As he lay there suffocating he thought he heard a little
child calling to him, "Bearach… Bearach…"
When he opened his eyes he saw a girl all made of glowing
stone, and her long loose hair streaming smoke. "You’re killing me," he said,
in his mind, wishing he could speak out loud.
The girl reached down and touched his forehead. Fire seemed
to break over him there, and he screamed.
“Why did you come here, Bearach?" she said. "You know I can
kill you without even trying."
He found he could breathe, and spoke. "There might’ve been
a chance. You never know."
But the girl shook her head. "There wasn’t."
“Isn’t that what life’s about?" he asked her. "The
might-have-beens. The almost-theres. That’s what makes a life; what it isn’t as
much as what it is.
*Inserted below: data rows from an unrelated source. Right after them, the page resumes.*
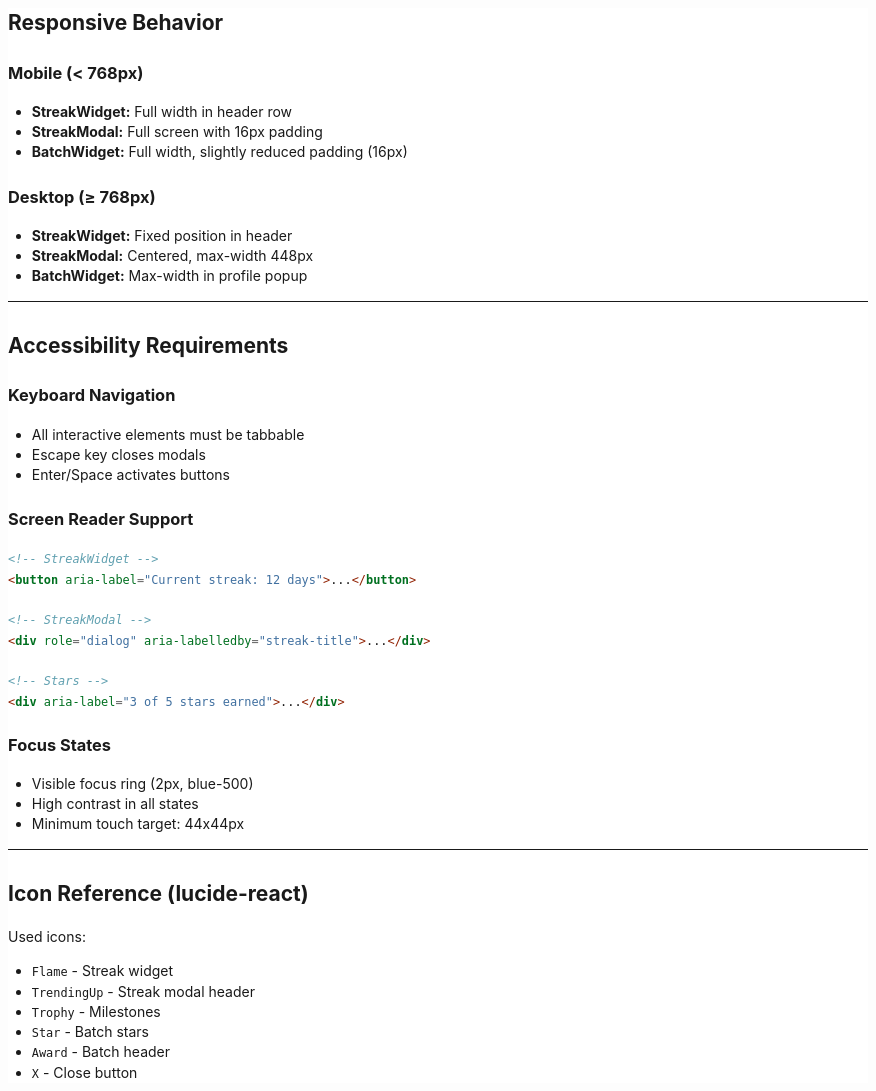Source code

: 
## Responsive Behavior

### Mobile (< 768px)
- **StreakWidget:** Full width in header row
- **StreakModal:** Full screen with 16px padding
- **BatchWidget:** Full width, slightly reduced padding (16px)

### Desktop (≥ 768px)
- **StreakWidget:** Fixed position in header
- **StreakModal:** Centered, max-width 448px
- **BatchWidget:** Max-width in profile popup

---

## Accessibility Requirements

### Keyboard Navigation
- All interactive elements must be tabbable
- Escape key closes modals
- Enter/Space activates buttons

### Screen Reader Support
```html
<!-- StreakWidget -->
<button aria-label="Current streak: 12 days">...</button>

<!-- StreakModal -->
<div role="dialog" aria-labelledby="streak-title">...</div>

<!-- Stars -->
<div aria-label="3 of 5 stars earned">...</div>
```

### Focus States
- Visible focus ring (2px, blue-500)
- High contrast in all states
- Minimum touch target: 44x44px

---

## Icon Reference (lucide-react)

Used icons:
- `Flame` - Streak widget
- `TrendingUp` - Streak modal header
- `Trophy` - Milestones
- `Star` - Batch stars
- `Award` - Batch header
- `X` - Close button
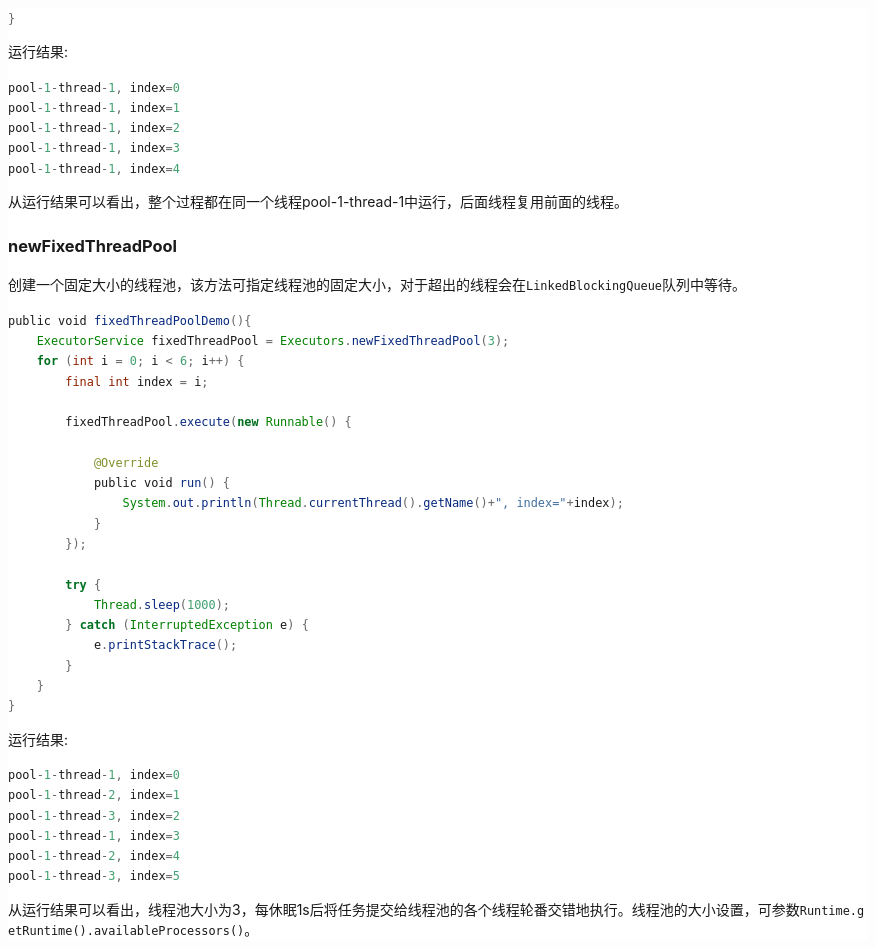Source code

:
 ```java
}
```

运行结果:

```java
pool-1-thread-1, index=0
pool-1-thread-1, index=1
pool-1-thread-1, index=2
pool-1-thread-1, index=3
pool-1-thread-1, index=4
```

从运行结果可以看出，整个过程都在同一个线程pool-1-thread-1中运行，后面线程复用前面的线程。

### newFixedThreadPool

创建一个固定大小的线程池，该方法可指定线程池的固定大小，对于超出的线程会在`LinkedBlockingQueue`队列中等待。

```java
public void fixedThreadPoolDemo(){
    ExecutorService fixedThreadPool = Executors.newFixedThreadPool(3);
    for (int i = 0; i < 6; i++) {
        final int index = i;

        fixedThreadPool.execute(new Runnable() {

            @Override
            public void run() {
                System.out.println(Thread.currentThread().getName()+", index="+index);
            }
        });

        try {
            Thread.sleep(1000);
        } catch (InterruptedException e) {
            e.printStackTrace();
        }
    }
}
```

运行结果:

```java
pool-1-thread-1, index=0
pool-1-thread-2, index=1
pool-1-thread-3, index=2
pool-1-thread-1, index=3
pool-1-thread-2, index=4
pool-1-thread-3, index=5
```

从运行结果可以看出，线程池大小为3，每休眠1s后将任务提交给线程池的各个线程轮番交错地执行。线程池的大小设置，可参数`Runtime.getRuntime().availableProcessors()`。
People will talk of me and say that I tried, and that’s
enough for my story."
“She looked away from him, out toward where the sea boiled
from her anger. "And what,” she said, "what if there was a chance?"
“Then," said Bearach, "I would do anything. I would even
bind my fate to yours, and the fate of my children, and my people. Let’s make a
bargain," he said, inspired. "I’ll be your hand, and my children after me. And
you’ll be my hand, and the hand of my children, for ever and always. You’ll
never be forsaken."
The girl didn’t say anything, but she reached down and took
Bearach’s hand in both of hers. He shouted again, with agony and joy both
ringing in his voice, and knew nothing.
The next time he opened his eyes, it was to a gull’s cry.
The bird winged free through the clear blue heavens, and he understood. The
Mother’s face trembled beneath his steps as he walked down the mountainside and
up the next, and he waved the stump of his right arm to his people, and shouted
down to them; and that’s the story of the first High King.